Un fonctionnaire a aussi déclaré qu'un camion portant un drapeau russe a été utilisé lors de l'opération.

Le chef d'état-major russe a reçu un appel de son homologue ukrainien, durant lequel ce dernier a dénoncé « le soutien et la participation » de Russes à cette fusillade

Les premières informations sur cette fusillade faisaient plutôt état d'attaques par des soldats masqués et bien équipés, et indiquaient que rien ne prouvait qu'il s'agissait bel et bien de soldats russes.

Deux autres soldats, dont un capitaine, ont été blessés lors des attaques de mardi. Selon l'agence de presse Interfax Ukraine, un membre des forces d'autodéfense russe aurait aussi péri, mais cette information n'a pu être confirmée.

Crime de guerre, dit Iatseniouk

Le premier ministre ukrainien par intérim, Arseni Iatseniouk, a affirmé que le conflit en Crimée était passé du niveau diplomatique au niveau militaire. « Aujourd'hui, des soldats russes ont commencé à ouvrir le feu sur des militaires ukrainiens, c'est un crime de guerre », a-t-il déclaré lors d'une réunion.

Deux jours après le référendum ayant mené à l'annexion de la Crimée par la Russie, Iatseniouk a aussi demandé à son ministre de la Défense d'organiser une rencontre réunissant ses homologues russe, français et britannique, afin de « prévenir une escalade du conflit » sur le terrain.

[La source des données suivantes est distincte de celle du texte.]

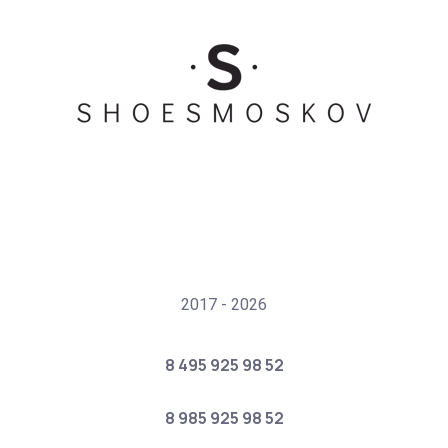
2017 - 2026
8 495 925 98 52
8 985 925 98 52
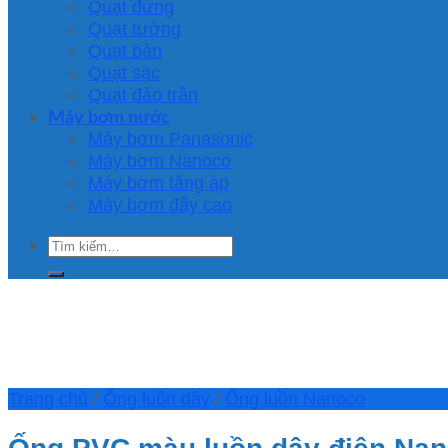
Quạt đứng
Quạt tường
Quạt bàn
Quạt sạc
Quạt đảo trần
Máy bơm nước
Máy bơm Panasonic
Máy bơm Nanoco
Máy bơm tăng áp
Máy bơm đẩy cao
Tìm
kiếm:
Trang chủ
/
Ống luồn dây
/
Ống luồn Nanoco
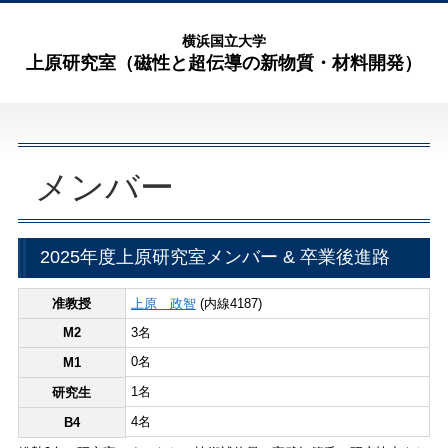
横浜国立大学
上原研究室（磁性と超伝導の新物質・材料開発）
メンバー
2025年度上原研究室メンバー & 卒業後進路
准教授
上原 政智
(内線4187)
M2
3名
0名
M1
1名
研究生
4名
B4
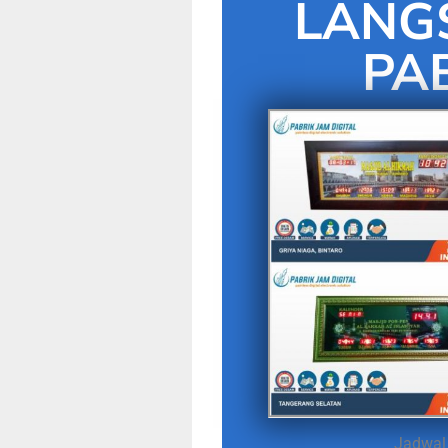
LANG
PA
Jadwal 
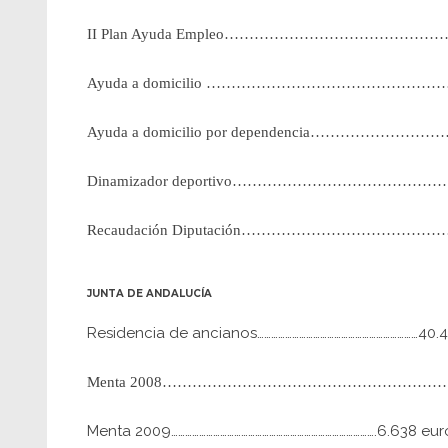
II Plan Ayuda Empleo…………………………………………
Ayuda a domicilio ………………………………………………
Ayuda a domicilio por dependencia………………………
Dinamizador deportivo…………………………………………
Recaudación Diputación……………………………………
JUNTA DE ANDALUCÍA
Residencia de ancianos……………………………………………………………40.4
Menta 2008………………………………………………………
Menta 2009…………………………………………………………………………….6.638 eur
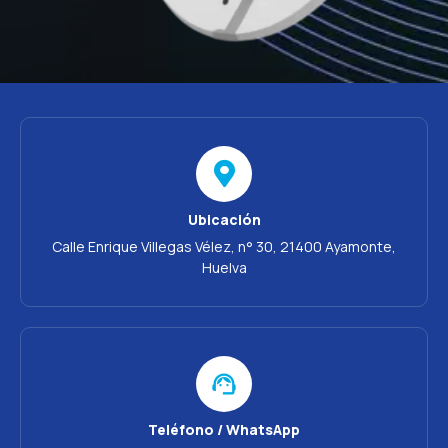
Ubicación
Calle Enrique Villegas Vélez, n° 30, 21400 Ayamonte,
Huelva
Teléfono / WhatsApp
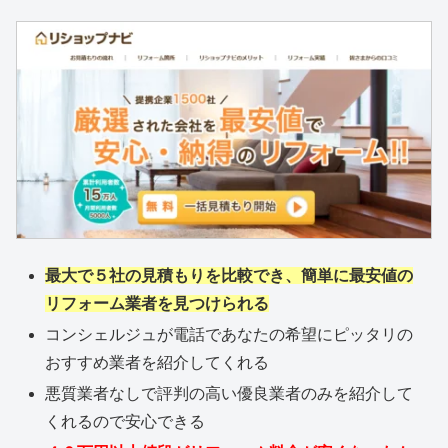
最大で５社の見積もりを比較でき、簡単に最安値の
リフォーム業者を見つけられる
コンシェルジュが電話であなたの希望にピッタリの
おすすめ業者を紹介してくれる
悪質業者なしで評判の高い優良業者のみを紹介して
くれるので安心できる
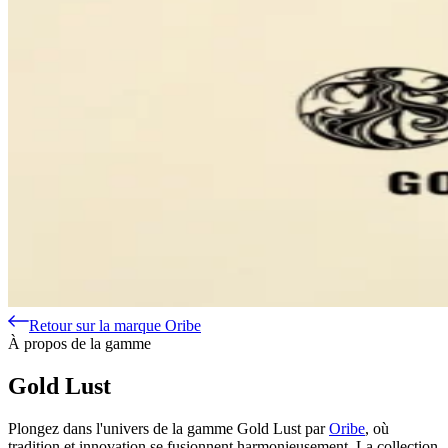
Retour sur la marque Oribe
À propos de la gamme
Gold Lust
Plongez dans l'univers de la gamme Gold Lust par
Oribe
, où
tradition et innovation se fusionnent harmonieusement. La collection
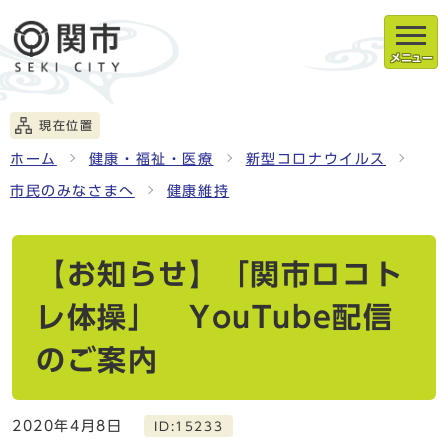
メニュー
現在位置
ホーム
健康・福祉・医療
新型コロナウイルス
市民のみなさまへ
健康維持
【お知らせ】「関市ロコト
レ体操」 YouTube配信
のご案内
2020年4月8日
ID:15233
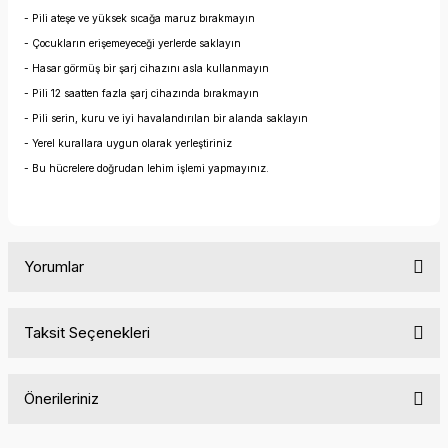
- Pili ateşe ve yüksek sıcağa maruz bırakmayın
- Çocukların erişemeyeceği yerlerde saklayın
- Hasar görmüş bir şarj cihazını asla kullanmayın
- Pili 12 saatten fazla şarj cihazında bırakmayın
- Pili serin, kuru ve iyi havalandırılan bir alanda saklayın
- Yerel kurallara uygun olarak yerleştiriniz
- Bu hücrelere doğrudan lehim işlemi yapmayınız.
Yorumlar
Taksit Seçenekleri
Bu ürüne ilk yorumu siz yapın!
Önerileriniz
Yorum Yaz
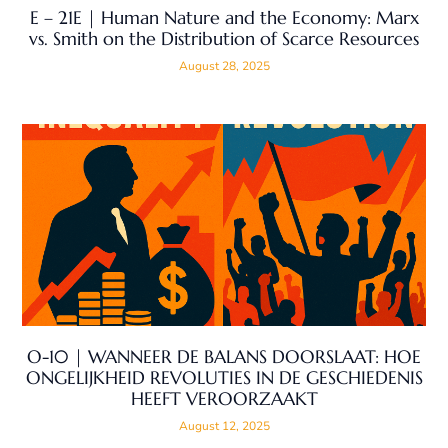
E – 21E | Human Nature and the Economy: Marx
vs. Smith on the Distribution of Scarce Resources
August 28, 2025
O-10 | WANNEER DE BALANS DOORSLAAT: HOE
ONGELIJKHEID REVOLUTIES IN DE GESCHIEDENIS
HEEFT VEROORZAAKT
August 12, 2025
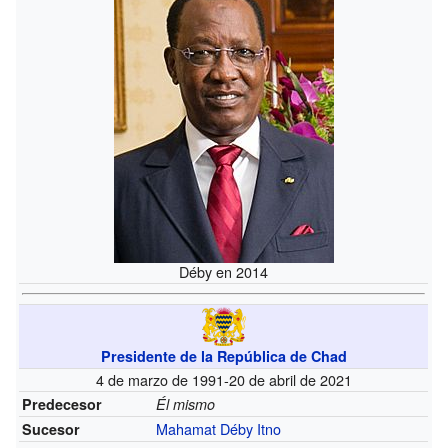
Déby en 2014
Presidente de la República de Chad
4 de marzo de 1991-20 de abril de 2021
Predecesor
Él mismo
Mahamat Déby Itno
Sucesor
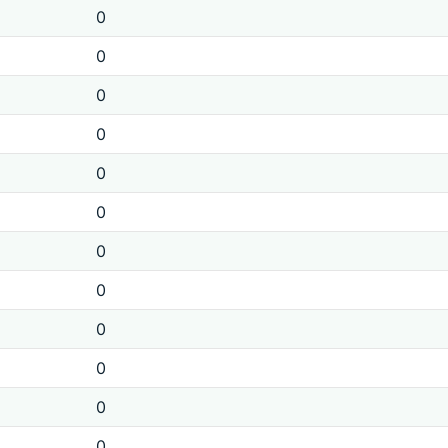
0
0
0
0
0
0
0
0
0
0
0
0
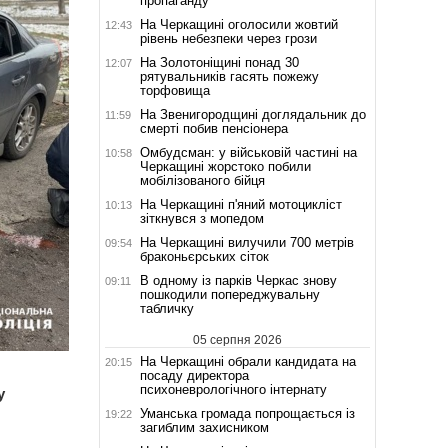
пропаганду
На Черкащині оголосили жовтий
12:43
рівень небезпеки через грози
На Золотоніщині понад 30
12:07
рятувальників гасять пожежу
торфовища
На Звенигородщині доглядальник до
11:59
смерті побив пенсіонера
Омбудсман: у військовій частині на
10:58
Черкащині жорстоко побили
мобілізованого бійця
На Черкащині п'яний мотоцикліст
10:13
зіткнувся з мопедом
На Черкащині вилучили 700 метрів
09:54
браконьєрських сіток
В одному із парків Черкас знову
09:11
пошкодили попереджувальну
табличку
05 серпня 2026
На Черкащині обрали кандидата на
20:15
посаду директора
психоневрологічного інтернату
у
Уманська громада попрощається із
19:22
загиблим захисником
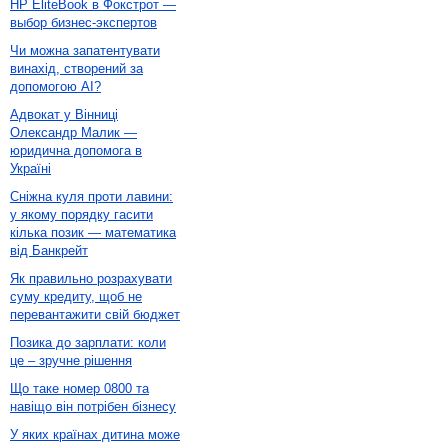
HP EliteBook в Фокстрот —
выбор бизнес-экспертов
Чи можна запатентувати
винахід, створений за
допомогою AI?
Адвокат у Вінниці
Олександр Малик —
юридична допомога в
Україні
Сніжна куля проти лавини:
у якому порядку гасити
кілька позик — математика
від Банкрейт
Як правильно розрахувати
суму кредиту, щоб не
перевантажити свій бюджет
Позика до зарплати: коли
це – зручне рішення
Що таке номер 0800 та
навіщо він потрібен бізнесу
У яких країнах дитина може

Ces trois nations avaient signé en 1994 un traité garantissant l'intégrité territoriale de l'Ukraine.

Une incursion en Ukraine serait un acte « scandaleux », prévient Kerry

Comme l'avait fait le ministre canadien des Affaires étrangères, John Baird, il y a deux semaines, le secrétaire d'État américain, John Kerry, a fait un parallèle entre les actions russes des derniers jours et les événements qui ont mené à la Seconde Guerre mondiale.

« Il suffit de revenir en arrière et de lire l'histoire de ce qui a conduit à la Seconde Guerre mondiale et les passions mises au jour avec cette sorte de ferveur nationaliste », a déclaré Kerry à des étudiants réunis au département d'État.

Face à la possibilité d'une incursion russe dans l'est de l'Ukraine, Kerry a dit ne pas pouvoir imaginer « un geste aussi scandaleux dans le monde contemporain ».

C'était la première fois depuis le début du conflit en Crimée que le secrétaire d'État, qui n'a pas concrètement expliqué quelles actions seront prises par les Américains sur le terrain, s'exprime ouvertement sur cette question.